A U.S. federal judge in Florida on Tuesday set August 14 for the start of the trial of former President Donald Trump on charges he mishandled classified national security documents when his presidency ended. Legal analysts say the complexity of the case could easily delay the first-ever criminal trial of a U.S. leader.

Justice Department special counsel Jack Smith, in announcing the 37-count indictment against Trump two weeks ago, called for a “speedy trial,” but Trump has yet to hire a full legal defense team in the southern state of Florida where Judge Aileen Cannon presides, and the trial would occur.

In her order, Cannon, a 42-year-old jurist appointed to the federal bench by Trump shortly after his 2020 reelection loss, told Justice Department prosecutors and Trump’s lawyers to file all pre-trial motions by July 24.

Last week, she directed the lawyers involved in the case to start filling out a federal government document to secure security clearances so they can view the classified documents that Trump kept at his oceanside Mar-a-Lago estate.

Because of the complexity of the case, numerous legal analysts have predicted the trial won’t start for a year, and possibly not until after the November 2024 presidential election. Trump, according to national polling, is the leading Republican contender for the party’s presidential nomination. 

Trump was required by U.S. law to turn his presidential documents over to the National Archives when his four-year term ended in early 2021, but he did not, and aides say he often referred to them as “my papers.”

Last week, at his arraignment in Miami, he pleaded not guilty to the criminal allegations.

The indictment alleges that Trump illegally retained 31 documents that “…included information regarding defense and weapons capabilities of both the United States and foreign countries; United States nuclear programs; potential vulnerabilities of the United States and its allies to military attack; and plans for possible retaliation in response to a foreign attack.”

As his presidency ended on January 20 two years ago, the indictment said, “Trump was not authorized to possess or retain those classified documents.” At various times, the indictment alleges that Trump stored boxes of the documents in a bathroom and shower stall at Mar-a-Lago, on a ballroom stage, and in a bedroom, an office and a storage room.

As a former president, Trump could have sought a waiver of the requirement that only people with a “need to know” could continue to retain and look at the documents, but the indictment said that the former president “did not obtain any such waiver after his presidency.”

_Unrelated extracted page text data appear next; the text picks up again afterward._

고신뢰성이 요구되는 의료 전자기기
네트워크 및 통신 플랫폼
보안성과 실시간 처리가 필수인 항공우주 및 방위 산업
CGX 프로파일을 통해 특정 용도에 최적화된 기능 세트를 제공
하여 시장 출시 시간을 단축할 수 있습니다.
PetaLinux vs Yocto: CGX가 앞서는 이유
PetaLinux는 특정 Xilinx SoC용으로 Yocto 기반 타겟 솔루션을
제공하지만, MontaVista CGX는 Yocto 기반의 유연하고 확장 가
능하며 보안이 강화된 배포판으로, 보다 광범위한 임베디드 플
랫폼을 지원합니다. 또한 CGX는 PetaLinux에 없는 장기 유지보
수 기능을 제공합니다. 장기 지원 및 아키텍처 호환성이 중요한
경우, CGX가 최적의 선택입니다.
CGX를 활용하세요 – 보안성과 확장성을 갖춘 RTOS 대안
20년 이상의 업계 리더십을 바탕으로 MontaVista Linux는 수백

The 37-count indictment against Trump also alleges that the country’s 45th president conspired with a personal aide, Walt Nauta, to hide the documents from Trump’s attorney, the Federal Bureau of Investigation and the grand jury that was hearing evidence in the case. Nauta faces six charges.

Among the other charges, Trump is accused of making false statements to investigators and ordered that boxes be moved to various locations at his Mar-a-Lago estate in Florida so that his lawyer would not be able to locate all the documents that federal authorities had subpoenaed.

In two instances, the indictment alleged that Trump displayed a couple of the classified documents in front of people without security clearances.

But in an interview with Fox News on Monday, Trump said that in one of the instances cited in the indictment, he was holding news articles, not classified material.

“There was no document,” Trump said. “That was a massive amount of papers talking about Iran and other things.”